Provide the count of lines below where "percentages" occurs, with no other output.

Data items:
────────────────────

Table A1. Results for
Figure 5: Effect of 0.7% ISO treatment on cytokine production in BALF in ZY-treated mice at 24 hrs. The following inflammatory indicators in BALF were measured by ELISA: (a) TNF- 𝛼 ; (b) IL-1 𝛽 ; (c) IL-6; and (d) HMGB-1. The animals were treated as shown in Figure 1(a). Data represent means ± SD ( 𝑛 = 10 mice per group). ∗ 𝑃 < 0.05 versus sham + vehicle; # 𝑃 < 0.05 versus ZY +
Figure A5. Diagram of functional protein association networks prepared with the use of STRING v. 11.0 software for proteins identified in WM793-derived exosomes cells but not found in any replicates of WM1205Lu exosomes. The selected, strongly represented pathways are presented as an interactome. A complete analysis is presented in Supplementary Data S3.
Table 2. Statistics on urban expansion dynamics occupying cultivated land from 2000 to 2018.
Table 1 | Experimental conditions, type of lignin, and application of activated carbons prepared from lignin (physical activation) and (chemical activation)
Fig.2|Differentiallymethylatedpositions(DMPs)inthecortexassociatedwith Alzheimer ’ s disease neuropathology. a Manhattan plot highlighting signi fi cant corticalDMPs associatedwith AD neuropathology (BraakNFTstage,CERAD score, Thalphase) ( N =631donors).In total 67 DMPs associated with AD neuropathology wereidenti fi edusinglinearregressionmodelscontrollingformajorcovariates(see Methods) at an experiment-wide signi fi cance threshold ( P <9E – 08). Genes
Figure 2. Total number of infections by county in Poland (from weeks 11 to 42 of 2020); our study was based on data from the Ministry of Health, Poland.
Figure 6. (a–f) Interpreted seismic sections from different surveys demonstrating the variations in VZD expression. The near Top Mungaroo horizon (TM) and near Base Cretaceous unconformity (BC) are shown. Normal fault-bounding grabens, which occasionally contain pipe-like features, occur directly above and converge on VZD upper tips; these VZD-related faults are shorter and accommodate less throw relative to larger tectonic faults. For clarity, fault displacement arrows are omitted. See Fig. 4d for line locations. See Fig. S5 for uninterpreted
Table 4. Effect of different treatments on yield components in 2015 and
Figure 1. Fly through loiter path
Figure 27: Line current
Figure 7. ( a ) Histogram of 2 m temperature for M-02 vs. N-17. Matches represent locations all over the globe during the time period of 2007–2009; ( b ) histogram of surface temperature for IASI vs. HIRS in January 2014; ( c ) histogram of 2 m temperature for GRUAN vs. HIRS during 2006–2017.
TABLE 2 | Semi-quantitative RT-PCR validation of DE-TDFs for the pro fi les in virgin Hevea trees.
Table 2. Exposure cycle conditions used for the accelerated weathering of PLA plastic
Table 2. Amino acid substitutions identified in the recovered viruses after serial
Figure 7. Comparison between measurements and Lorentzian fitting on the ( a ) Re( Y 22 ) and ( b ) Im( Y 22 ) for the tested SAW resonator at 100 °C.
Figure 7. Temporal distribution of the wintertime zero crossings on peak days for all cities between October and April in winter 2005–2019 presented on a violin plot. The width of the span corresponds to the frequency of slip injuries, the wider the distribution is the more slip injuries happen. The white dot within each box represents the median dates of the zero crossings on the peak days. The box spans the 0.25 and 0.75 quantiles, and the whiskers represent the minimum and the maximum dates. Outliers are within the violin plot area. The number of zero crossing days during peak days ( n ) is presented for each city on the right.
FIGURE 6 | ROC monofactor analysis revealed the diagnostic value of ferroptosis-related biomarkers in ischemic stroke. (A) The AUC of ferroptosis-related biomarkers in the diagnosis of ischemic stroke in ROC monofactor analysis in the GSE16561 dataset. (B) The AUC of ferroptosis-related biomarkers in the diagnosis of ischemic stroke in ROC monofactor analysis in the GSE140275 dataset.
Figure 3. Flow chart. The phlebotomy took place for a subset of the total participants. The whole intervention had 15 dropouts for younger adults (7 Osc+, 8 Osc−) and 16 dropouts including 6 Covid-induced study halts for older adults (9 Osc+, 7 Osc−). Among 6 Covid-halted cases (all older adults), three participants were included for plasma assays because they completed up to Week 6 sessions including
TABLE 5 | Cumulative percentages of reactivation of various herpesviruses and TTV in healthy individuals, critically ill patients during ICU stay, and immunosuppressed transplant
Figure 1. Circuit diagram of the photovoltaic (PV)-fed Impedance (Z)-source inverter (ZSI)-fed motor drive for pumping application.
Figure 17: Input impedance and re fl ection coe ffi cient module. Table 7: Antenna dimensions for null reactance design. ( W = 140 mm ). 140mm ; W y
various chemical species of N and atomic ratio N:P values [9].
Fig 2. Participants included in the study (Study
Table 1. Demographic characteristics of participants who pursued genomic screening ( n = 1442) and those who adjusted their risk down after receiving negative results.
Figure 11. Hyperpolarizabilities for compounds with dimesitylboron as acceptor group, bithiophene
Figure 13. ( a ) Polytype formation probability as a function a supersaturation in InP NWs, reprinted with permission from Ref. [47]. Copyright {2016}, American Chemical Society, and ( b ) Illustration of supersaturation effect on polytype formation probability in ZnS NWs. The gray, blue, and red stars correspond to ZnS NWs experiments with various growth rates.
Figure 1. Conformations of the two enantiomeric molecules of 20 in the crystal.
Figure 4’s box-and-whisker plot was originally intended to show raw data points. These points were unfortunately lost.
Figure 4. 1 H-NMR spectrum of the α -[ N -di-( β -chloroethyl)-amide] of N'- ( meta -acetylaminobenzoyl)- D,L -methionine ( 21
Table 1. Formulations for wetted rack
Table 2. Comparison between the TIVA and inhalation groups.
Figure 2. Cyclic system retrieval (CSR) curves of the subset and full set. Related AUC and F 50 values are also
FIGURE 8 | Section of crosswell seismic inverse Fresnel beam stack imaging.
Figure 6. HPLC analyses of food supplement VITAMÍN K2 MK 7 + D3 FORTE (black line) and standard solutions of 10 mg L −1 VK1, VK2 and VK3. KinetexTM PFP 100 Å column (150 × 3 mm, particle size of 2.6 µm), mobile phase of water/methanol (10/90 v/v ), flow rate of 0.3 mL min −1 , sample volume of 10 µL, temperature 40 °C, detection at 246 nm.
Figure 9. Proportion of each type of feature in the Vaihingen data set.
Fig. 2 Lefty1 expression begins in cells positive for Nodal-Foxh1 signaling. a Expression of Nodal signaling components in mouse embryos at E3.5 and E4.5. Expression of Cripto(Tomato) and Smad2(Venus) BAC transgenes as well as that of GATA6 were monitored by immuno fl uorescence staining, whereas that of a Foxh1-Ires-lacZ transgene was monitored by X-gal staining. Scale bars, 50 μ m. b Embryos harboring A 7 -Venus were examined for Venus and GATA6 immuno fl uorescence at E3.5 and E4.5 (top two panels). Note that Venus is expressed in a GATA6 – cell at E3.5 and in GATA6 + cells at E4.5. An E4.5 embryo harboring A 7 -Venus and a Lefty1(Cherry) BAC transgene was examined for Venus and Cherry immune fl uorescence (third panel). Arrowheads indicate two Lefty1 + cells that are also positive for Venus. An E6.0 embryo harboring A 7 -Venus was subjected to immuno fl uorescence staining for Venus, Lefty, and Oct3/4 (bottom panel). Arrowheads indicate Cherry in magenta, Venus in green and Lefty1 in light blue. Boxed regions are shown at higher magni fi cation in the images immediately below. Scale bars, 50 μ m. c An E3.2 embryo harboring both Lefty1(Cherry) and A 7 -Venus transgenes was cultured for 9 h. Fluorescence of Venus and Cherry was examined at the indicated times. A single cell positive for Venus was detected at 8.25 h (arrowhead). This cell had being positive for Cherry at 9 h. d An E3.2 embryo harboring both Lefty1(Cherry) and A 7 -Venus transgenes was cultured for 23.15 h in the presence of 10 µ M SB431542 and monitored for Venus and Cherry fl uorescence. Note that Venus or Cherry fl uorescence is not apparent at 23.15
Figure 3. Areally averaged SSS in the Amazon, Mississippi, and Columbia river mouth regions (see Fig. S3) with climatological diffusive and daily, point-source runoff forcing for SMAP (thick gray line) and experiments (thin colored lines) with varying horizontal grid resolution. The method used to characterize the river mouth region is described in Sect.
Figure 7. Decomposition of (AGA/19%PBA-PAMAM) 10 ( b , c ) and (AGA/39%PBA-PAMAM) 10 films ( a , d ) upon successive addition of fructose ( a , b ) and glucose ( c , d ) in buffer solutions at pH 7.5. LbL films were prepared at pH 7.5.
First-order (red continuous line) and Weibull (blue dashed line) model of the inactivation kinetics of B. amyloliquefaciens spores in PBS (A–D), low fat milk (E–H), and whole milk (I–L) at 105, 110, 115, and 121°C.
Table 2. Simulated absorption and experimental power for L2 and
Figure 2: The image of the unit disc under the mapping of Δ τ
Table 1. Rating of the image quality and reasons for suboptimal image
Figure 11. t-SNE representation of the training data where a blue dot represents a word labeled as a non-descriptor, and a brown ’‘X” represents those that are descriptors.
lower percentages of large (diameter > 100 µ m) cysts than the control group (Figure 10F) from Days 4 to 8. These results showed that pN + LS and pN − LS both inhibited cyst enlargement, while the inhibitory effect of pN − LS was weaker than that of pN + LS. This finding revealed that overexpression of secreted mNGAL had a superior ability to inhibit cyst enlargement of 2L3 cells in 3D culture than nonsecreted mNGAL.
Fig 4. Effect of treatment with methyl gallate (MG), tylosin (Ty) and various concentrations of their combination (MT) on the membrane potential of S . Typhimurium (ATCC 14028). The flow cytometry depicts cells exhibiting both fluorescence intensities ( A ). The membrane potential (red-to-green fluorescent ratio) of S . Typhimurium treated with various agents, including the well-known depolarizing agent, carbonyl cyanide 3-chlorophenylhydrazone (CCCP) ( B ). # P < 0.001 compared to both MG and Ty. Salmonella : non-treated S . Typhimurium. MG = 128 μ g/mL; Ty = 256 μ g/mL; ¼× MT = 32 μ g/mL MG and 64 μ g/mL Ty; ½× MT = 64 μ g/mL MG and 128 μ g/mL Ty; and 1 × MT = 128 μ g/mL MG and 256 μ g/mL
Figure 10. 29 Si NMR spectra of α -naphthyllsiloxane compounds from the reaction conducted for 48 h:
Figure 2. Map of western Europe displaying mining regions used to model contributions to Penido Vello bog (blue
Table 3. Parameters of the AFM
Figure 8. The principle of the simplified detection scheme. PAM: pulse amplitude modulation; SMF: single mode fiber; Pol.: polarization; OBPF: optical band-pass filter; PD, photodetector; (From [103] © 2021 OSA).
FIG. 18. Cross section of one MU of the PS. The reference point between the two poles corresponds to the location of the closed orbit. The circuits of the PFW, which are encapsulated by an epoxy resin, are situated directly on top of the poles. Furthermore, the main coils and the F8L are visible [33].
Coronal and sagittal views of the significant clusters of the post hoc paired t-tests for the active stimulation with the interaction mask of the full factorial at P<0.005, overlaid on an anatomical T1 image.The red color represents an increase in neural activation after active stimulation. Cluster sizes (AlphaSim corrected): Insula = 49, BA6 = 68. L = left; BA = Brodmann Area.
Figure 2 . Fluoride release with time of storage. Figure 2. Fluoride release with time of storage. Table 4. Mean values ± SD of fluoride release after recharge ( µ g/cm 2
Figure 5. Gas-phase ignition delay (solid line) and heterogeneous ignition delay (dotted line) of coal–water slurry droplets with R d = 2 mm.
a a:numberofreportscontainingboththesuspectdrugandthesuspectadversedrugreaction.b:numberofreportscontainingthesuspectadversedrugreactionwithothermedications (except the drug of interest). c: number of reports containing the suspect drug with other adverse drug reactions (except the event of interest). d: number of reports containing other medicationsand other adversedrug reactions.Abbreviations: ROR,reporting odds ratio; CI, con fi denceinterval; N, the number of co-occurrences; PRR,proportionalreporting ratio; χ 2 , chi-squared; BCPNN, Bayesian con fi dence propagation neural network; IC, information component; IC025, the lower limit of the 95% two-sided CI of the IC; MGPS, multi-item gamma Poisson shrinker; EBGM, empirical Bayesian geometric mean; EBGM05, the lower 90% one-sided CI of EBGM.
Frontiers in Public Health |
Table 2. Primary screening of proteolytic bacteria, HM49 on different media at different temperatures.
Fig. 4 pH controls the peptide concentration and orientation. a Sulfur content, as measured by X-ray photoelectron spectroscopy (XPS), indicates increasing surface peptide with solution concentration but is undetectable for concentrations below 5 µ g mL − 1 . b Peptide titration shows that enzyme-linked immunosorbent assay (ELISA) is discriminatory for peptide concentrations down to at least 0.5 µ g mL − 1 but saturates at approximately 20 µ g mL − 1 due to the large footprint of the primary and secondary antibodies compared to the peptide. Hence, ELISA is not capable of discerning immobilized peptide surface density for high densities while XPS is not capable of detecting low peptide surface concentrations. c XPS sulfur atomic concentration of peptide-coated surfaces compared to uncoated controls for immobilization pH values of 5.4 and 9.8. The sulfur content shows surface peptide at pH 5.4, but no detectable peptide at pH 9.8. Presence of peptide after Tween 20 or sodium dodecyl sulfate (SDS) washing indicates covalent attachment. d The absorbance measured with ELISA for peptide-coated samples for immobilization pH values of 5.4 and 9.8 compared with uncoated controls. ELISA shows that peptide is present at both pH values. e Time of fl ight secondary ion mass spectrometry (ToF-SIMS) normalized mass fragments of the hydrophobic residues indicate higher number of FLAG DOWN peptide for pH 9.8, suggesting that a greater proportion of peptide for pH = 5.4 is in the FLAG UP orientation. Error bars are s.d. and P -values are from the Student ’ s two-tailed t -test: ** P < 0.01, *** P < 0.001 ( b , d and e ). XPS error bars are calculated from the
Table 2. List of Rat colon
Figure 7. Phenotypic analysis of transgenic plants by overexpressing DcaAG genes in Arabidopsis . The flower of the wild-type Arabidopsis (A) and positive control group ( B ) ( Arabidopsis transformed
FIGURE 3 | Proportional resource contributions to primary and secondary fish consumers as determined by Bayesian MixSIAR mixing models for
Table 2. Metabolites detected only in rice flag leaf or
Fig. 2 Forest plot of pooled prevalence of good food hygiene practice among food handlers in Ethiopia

────────────────────

• _Result of the task_:
2